_TO-DO ITEM_
Below are lines of records; copy exactly those from the one containing "l’assuré qui enflamme du gaz dans son salon" through the one containing "En cliquant sur", leaving the pictures behind.

EXERCISE MATERIAL Start Marker

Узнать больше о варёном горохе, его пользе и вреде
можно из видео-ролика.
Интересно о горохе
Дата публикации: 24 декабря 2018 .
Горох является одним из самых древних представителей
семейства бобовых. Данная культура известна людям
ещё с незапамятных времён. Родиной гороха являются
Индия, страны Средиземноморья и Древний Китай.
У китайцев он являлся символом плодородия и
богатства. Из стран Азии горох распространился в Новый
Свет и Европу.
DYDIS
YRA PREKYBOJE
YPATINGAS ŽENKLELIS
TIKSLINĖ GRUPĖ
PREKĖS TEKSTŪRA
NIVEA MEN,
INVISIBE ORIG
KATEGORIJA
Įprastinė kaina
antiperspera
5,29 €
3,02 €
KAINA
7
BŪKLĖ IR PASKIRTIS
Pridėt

EXERCISE MATERIAL End Marker
EXERCISE MATERIAL Start Marker

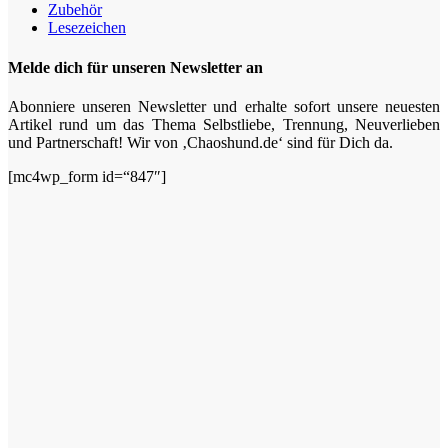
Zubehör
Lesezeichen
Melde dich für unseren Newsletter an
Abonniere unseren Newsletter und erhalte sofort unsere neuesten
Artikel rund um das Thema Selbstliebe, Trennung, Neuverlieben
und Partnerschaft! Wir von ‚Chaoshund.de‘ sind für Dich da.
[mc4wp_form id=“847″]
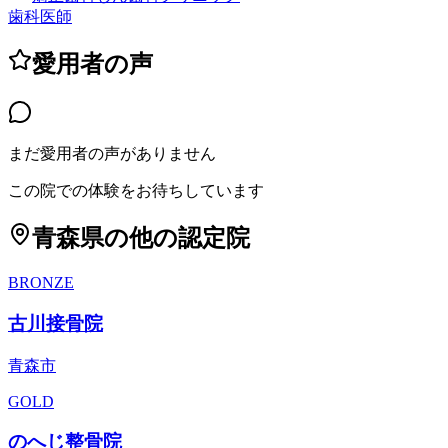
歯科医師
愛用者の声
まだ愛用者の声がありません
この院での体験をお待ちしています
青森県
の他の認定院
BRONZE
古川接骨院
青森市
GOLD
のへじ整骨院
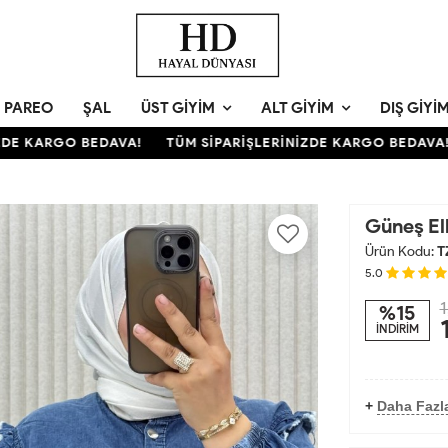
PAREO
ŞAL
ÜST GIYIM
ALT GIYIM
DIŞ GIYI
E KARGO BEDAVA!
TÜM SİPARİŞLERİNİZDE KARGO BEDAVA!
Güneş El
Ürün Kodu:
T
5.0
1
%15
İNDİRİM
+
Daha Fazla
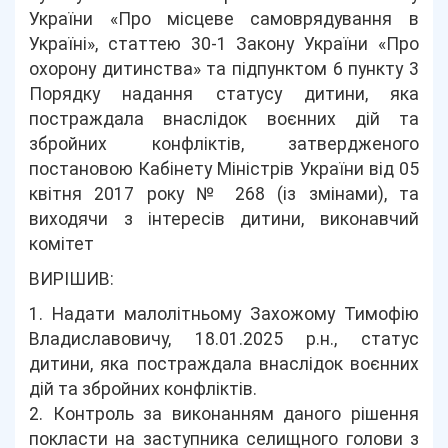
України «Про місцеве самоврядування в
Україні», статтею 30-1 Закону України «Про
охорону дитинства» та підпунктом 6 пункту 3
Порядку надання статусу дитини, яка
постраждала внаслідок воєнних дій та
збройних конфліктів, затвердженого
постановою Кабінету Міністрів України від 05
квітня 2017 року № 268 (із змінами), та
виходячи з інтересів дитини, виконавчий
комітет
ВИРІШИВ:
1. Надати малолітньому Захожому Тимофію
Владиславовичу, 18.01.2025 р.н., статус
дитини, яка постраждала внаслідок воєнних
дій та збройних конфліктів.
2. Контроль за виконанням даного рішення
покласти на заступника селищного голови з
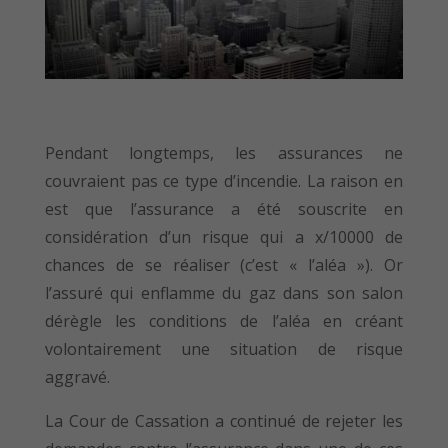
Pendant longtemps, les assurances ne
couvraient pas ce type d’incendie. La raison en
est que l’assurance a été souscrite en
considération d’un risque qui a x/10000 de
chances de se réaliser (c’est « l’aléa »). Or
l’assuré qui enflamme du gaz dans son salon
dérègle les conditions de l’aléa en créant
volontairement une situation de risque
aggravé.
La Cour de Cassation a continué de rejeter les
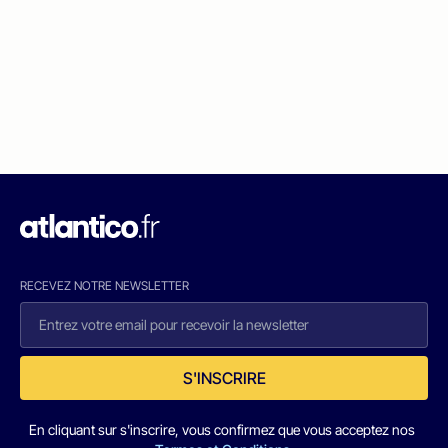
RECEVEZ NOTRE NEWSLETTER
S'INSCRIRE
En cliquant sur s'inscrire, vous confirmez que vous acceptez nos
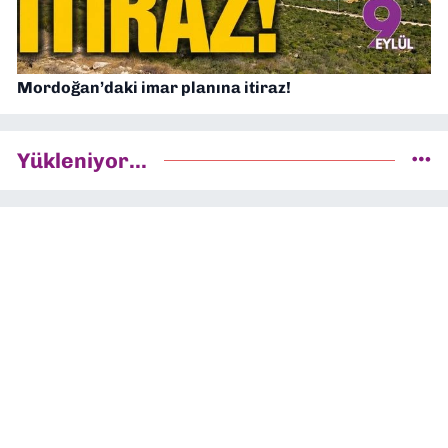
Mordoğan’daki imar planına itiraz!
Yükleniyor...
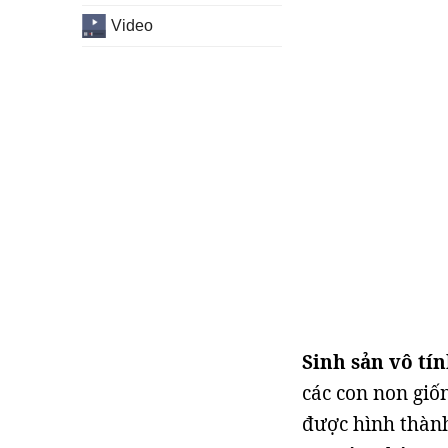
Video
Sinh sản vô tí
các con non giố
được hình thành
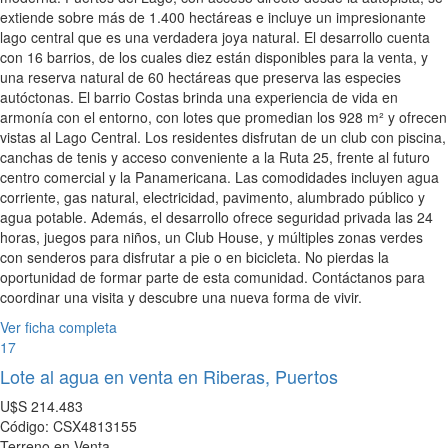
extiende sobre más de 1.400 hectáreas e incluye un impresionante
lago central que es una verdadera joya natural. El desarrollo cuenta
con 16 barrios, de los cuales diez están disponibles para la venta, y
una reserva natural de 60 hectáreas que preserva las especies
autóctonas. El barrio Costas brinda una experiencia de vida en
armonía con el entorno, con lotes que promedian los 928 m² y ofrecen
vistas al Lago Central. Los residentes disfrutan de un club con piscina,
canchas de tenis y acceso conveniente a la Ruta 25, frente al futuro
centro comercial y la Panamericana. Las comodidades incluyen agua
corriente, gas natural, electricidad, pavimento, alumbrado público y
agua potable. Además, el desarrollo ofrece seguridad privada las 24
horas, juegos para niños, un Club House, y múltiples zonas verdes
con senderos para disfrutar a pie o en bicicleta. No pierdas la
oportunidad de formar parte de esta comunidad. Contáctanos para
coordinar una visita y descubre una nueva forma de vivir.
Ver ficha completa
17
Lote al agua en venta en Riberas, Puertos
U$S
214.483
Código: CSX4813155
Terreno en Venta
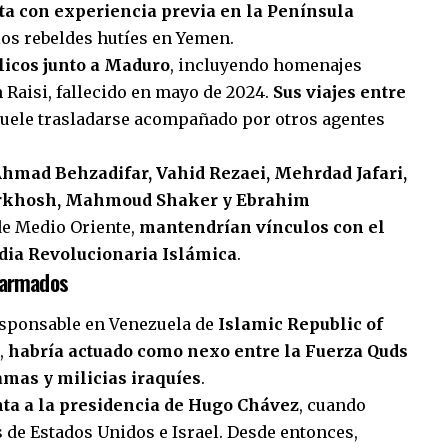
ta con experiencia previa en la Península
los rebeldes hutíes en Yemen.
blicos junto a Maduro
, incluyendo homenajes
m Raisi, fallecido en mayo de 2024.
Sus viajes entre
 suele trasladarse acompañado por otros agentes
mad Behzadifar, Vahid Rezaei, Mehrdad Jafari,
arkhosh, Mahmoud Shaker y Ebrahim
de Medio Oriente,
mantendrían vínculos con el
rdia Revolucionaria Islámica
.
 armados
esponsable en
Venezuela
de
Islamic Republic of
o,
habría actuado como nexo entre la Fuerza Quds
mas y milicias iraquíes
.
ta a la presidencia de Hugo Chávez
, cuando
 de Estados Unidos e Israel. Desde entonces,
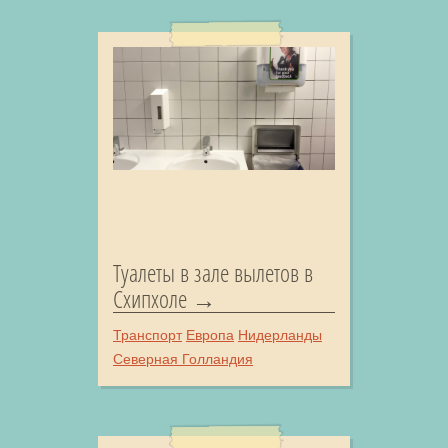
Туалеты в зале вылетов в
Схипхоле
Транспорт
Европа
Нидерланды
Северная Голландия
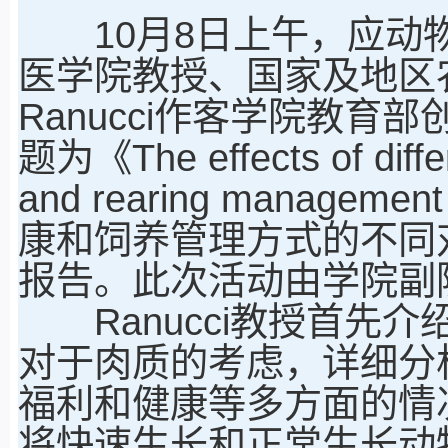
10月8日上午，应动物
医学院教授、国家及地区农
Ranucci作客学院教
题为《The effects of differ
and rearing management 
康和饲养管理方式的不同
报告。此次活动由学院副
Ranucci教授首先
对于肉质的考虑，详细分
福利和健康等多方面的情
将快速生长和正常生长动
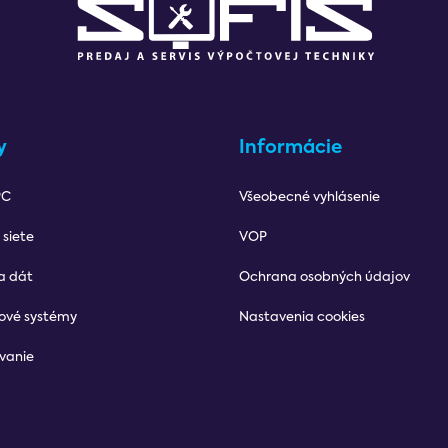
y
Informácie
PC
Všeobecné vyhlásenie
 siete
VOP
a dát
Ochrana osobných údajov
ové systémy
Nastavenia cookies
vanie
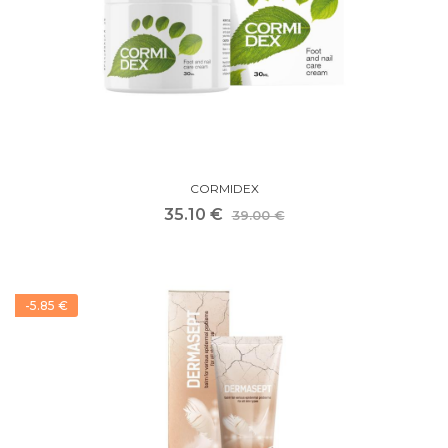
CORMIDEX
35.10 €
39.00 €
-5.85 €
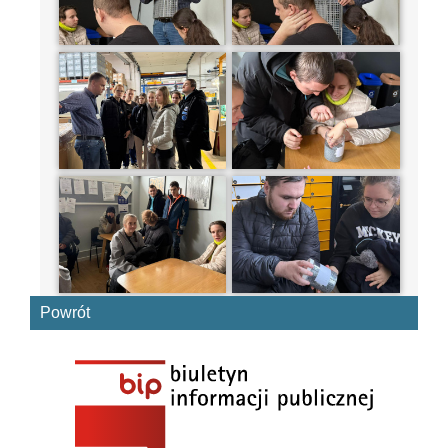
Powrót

EXERCISE MATERIAL End Marker
EXERCISE MATERIAL Start Marker

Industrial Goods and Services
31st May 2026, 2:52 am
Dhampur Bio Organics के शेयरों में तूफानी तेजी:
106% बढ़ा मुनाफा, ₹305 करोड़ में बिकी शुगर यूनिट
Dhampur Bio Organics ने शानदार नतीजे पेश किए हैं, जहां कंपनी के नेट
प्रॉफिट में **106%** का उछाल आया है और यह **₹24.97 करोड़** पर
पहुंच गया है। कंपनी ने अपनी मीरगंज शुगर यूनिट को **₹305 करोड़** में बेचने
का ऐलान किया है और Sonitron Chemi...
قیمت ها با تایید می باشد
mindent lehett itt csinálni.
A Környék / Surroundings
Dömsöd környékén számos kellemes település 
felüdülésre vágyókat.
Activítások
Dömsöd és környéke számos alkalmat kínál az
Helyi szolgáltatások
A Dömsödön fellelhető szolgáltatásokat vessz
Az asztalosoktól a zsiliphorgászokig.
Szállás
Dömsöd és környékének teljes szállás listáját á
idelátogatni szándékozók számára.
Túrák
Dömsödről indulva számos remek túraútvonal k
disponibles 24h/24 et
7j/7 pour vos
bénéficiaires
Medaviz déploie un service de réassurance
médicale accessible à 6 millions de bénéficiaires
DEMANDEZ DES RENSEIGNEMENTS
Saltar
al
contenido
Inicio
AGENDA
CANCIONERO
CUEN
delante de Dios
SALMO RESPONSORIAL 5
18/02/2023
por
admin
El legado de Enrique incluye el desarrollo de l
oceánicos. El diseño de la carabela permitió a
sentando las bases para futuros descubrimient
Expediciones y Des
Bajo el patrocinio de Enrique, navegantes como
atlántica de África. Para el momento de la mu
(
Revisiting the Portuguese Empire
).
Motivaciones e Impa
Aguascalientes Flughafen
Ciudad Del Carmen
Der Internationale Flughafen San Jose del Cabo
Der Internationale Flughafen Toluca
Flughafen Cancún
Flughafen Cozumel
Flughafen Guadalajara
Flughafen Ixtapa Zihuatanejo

EXERCISE MATERIAL End Marker

_SOLUTION_
l’assuré qui enflamme du gaz dans son salon
dérègle les conditions de l’aléa en créant
volontairement une situation de risque
aggravé.
La Cour de Cassation a continué de rejeter les
RECEVEZ NOTRE NEWSLETTER
S'INSCRIRE
En cliquant sur s'inscrire, vous confirmez que vous acceptez nos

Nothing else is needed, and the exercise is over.